5. Example in RNA-seq
- Suppose you have an RNA molecule that is converted into cDNA and fragmented into pieces of 300 bp.
- During sequencing:
- In single-end mode, you might get a 100 bp read from one end of the fragment.
- In paired-end mode, you might get two 100 bp reads: one from the forward end and one from the reverse end of the same fragment.
6. Why Does This Matter?
- Fragment Length vs.
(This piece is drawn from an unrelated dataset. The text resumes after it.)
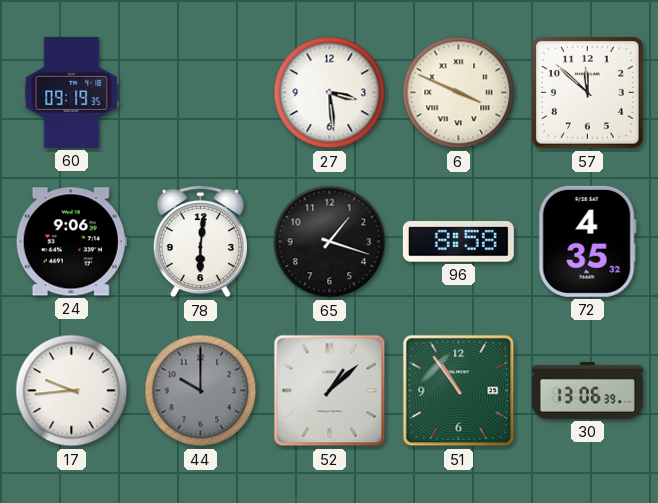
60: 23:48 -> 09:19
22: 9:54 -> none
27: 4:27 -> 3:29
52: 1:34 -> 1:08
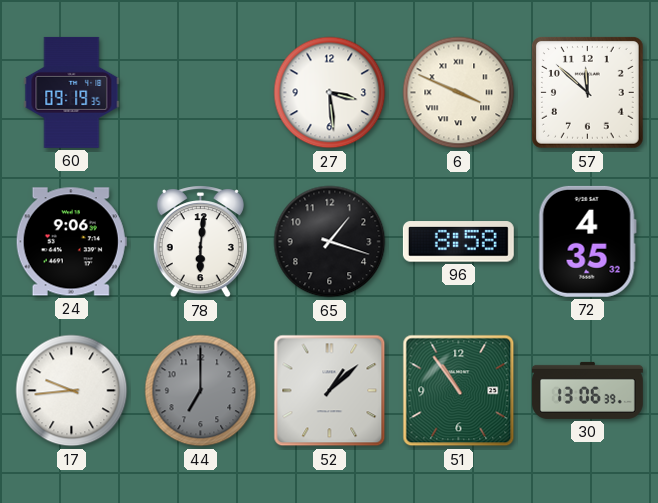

Read Length:
- The fragment length (insert size) is the actual size of the DNA/RNA piece.
- The read length is the number of bases sequenced from the fragment.
- For example, a 300 bp fragment might produce two 100 bp reads in paired-end sequencing, leaving a 100 bp unsequenced gap in the middle.
- Applications:
- Paired-end sequencing provides more information about the fragment, such as the distance between the two reads, which can help with alignment and structural variant detection.
- Single-end sequencing is simpler and cheaper but provides less information.
7. Key Points
- A fragment is the physical piece of DNA/RNA being sequenced.
- A read is the sequenced output of a fragment.
- Single-end sequencing produces one read per fragment.
- Paired-end sequencing produces two reads per fragment (one from each end).
8. Visualization
Here’s a simple visualization:
Fragment: ----------------------------- (300 bp) Single-End: ---------- (100 bp read from one end) Paired-End: ---------- (100 bp read from one end) ----------------------------- (300 bp) ---------- (100 bp read from the other end)
Understanding the difference between fragment and read is crucial for interpreting RNA-seq data, designing experiments, and analyzing sequencing results.